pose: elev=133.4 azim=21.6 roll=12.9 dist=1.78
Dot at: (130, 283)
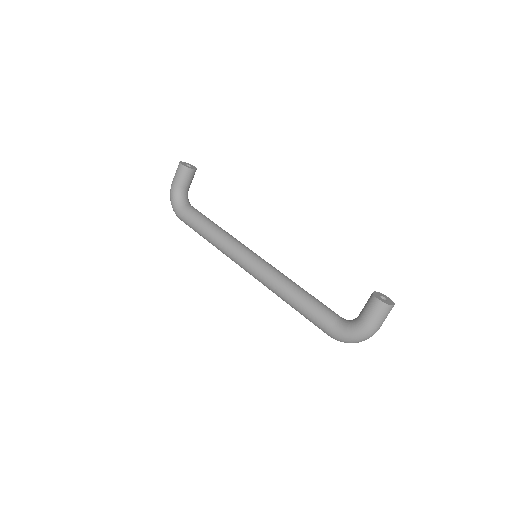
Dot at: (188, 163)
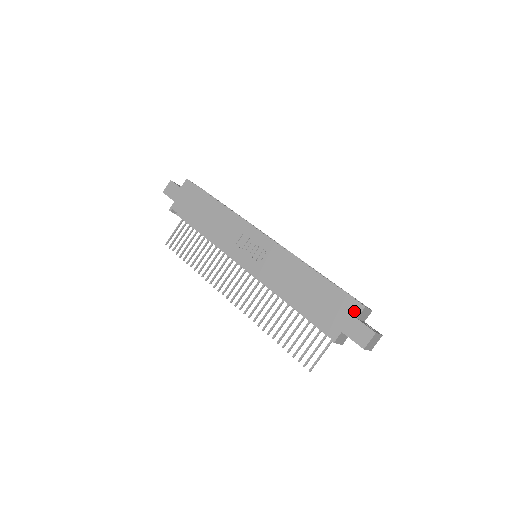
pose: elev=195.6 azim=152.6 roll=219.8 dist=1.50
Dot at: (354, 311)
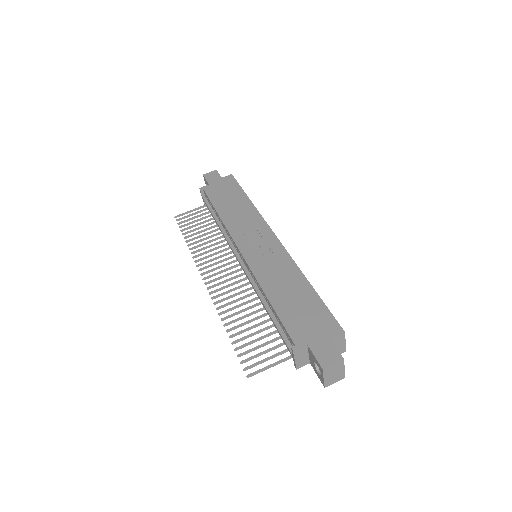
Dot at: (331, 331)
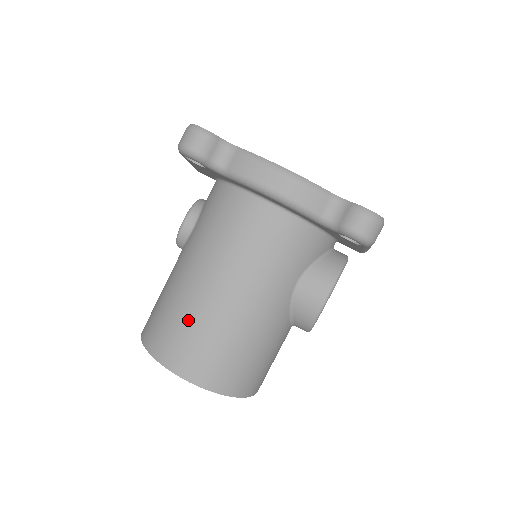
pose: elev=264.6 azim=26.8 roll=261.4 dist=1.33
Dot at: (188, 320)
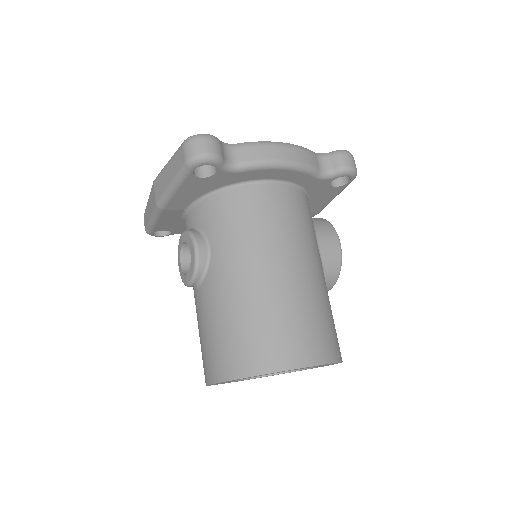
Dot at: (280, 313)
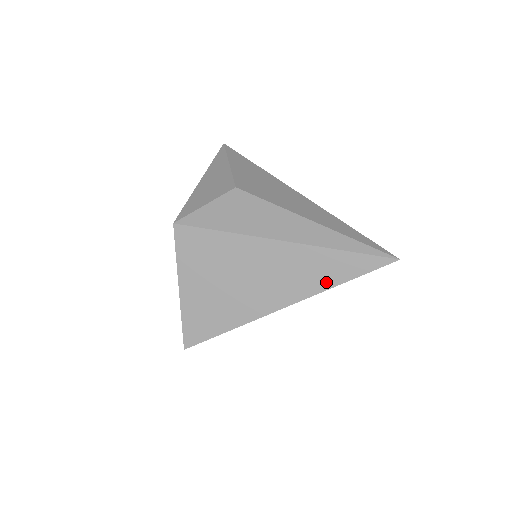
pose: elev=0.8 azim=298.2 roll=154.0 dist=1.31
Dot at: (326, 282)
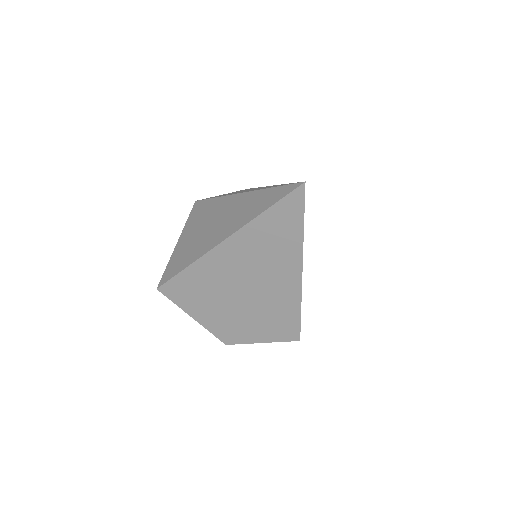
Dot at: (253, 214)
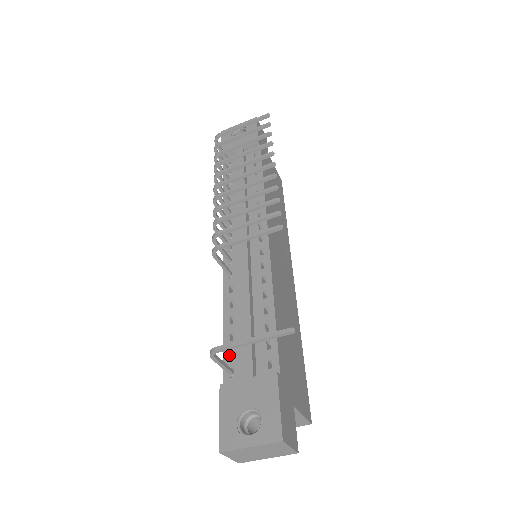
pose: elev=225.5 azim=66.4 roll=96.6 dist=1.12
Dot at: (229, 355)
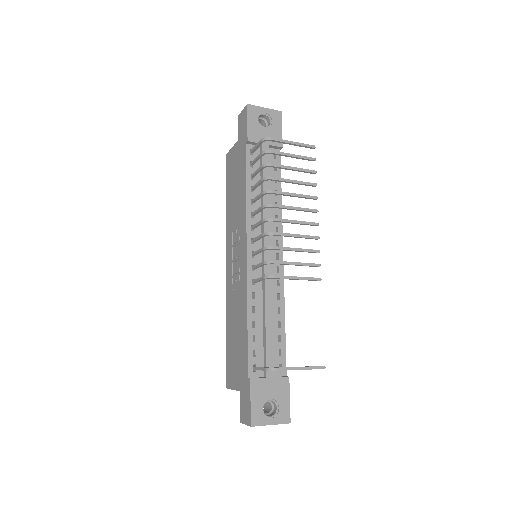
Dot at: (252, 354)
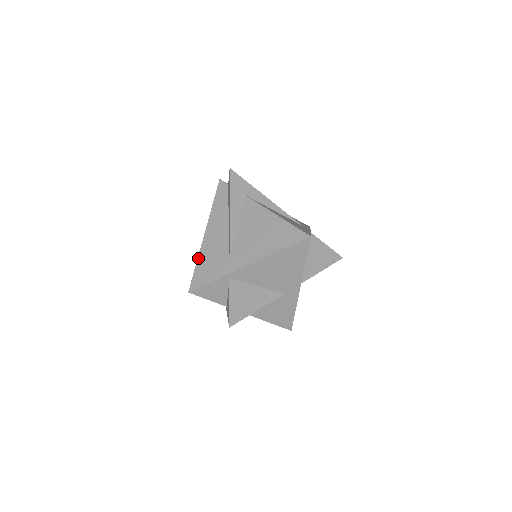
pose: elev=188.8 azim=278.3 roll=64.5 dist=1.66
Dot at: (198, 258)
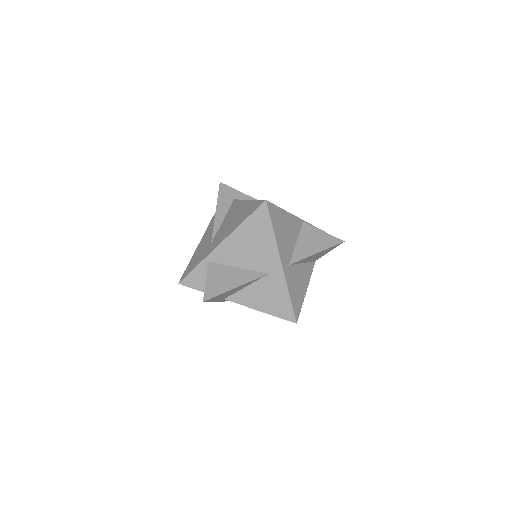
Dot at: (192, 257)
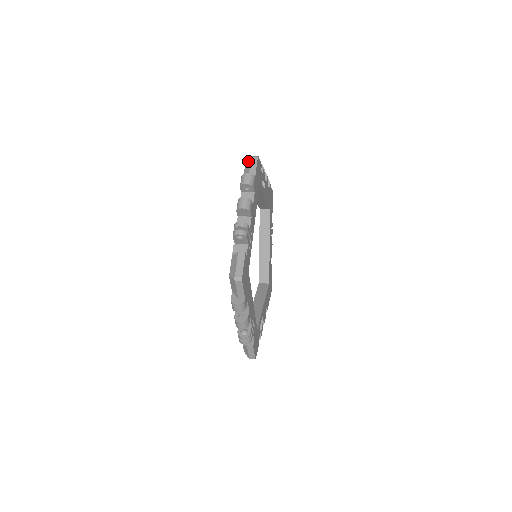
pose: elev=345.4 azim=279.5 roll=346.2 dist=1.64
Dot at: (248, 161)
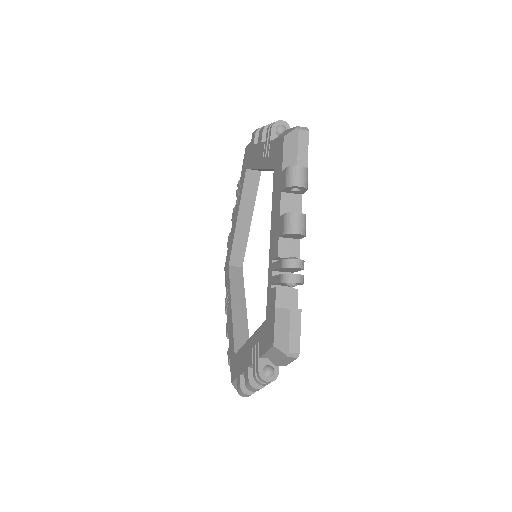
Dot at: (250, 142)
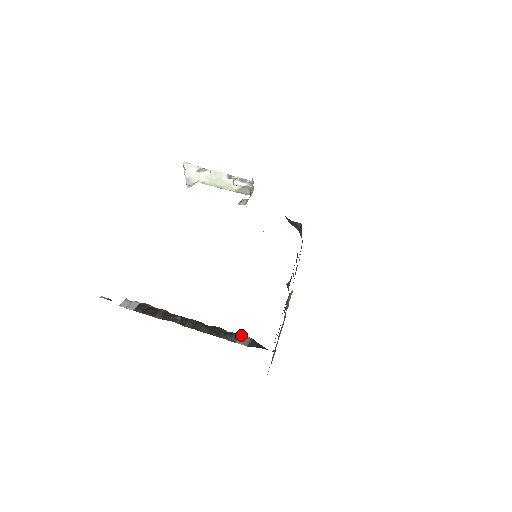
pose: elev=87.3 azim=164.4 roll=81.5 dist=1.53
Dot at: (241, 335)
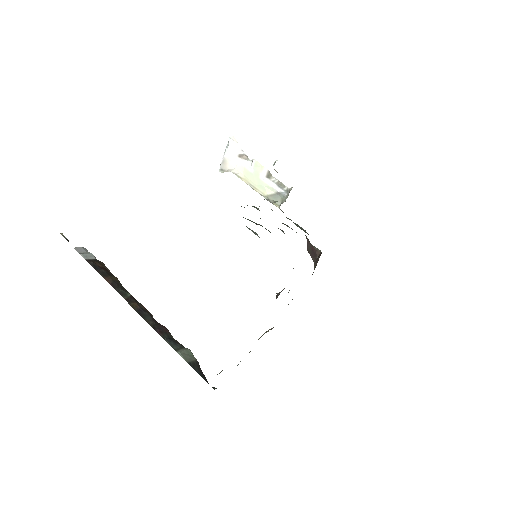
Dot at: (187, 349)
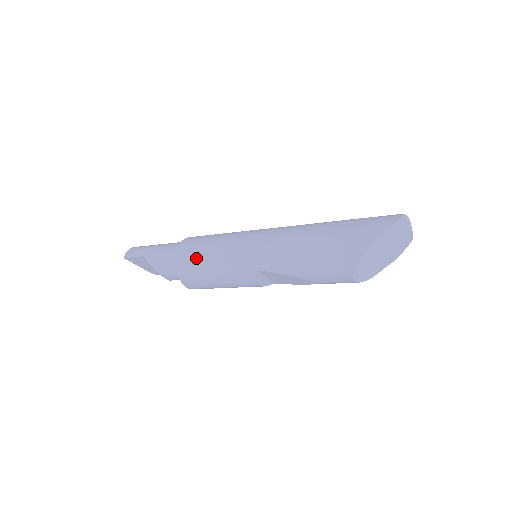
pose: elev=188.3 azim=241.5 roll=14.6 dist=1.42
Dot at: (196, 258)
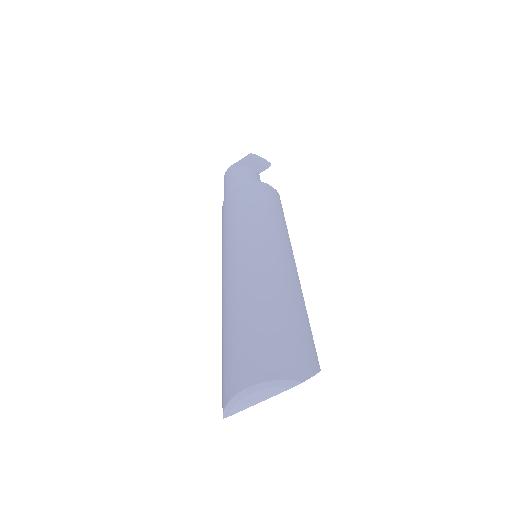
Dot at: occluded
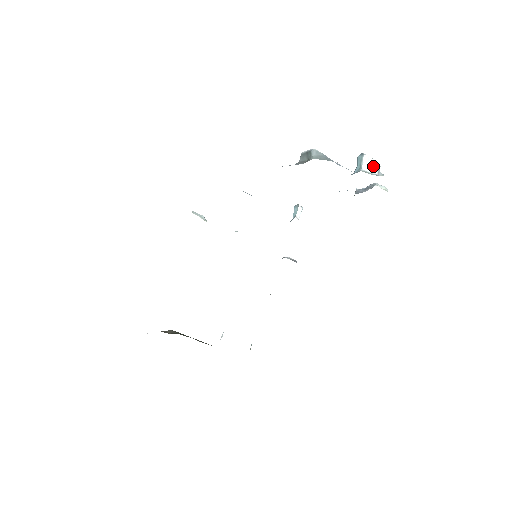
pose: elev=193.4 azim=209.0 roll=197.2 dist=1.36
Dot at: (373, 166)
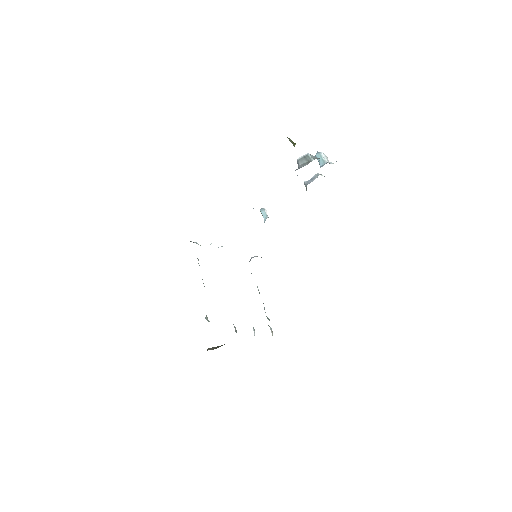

What is expected:
Reproduce all of the data above, word for word and line for line, leaving out the pictures.

Task answer:
pose: elev=133.4 azim=21.6 roll=12.9 dist=1.78
Dot at: (130, 283)
Dot at: (188, 163)
pose: elev=195.6 azim=152.6 roll=219.8 dist=1.50
Dot at: (354, 311)
Dot at: (331, 331)
pose: elev=264.6 azim=26.8 roll=261.4 dist=1.33
Dot at: (188, 320)
Dot at: (280, 313)
pose: elev=0.8 azim=298.2 roll=154.0 dist=1.31
Dot at: (326, 282)
Dot at: (253, 214)
pose: elev=225.5 azim=66.4 roll=96.6 dist=1.12
Dot at: (229, 355)
Dot at: (252, 354)
pose: elev=188.8 azim=278.3 roll=64.5 dist=1.66
Dot at: (198, 258)
Dot at: (192, 257)
pose: elev=345.4 azim=279.5 roll=346.2 dist=1.64
Dot at: (248, 161)
Dot at: (250, 142)
pose: elev=87.3 azim=164.4 roll=81.5 dist=1.53
Dot at: (241, 335)
Dot at: (187, 349)
pose: elev=188.3 azim=241.5 roll=14.6 dist=1.42
Dot at: (196, 258)
Dot at: occluded
pose: elev=193.4 azim=209.0 roll=197.2 dist=1.36
Dot at: (373, 166)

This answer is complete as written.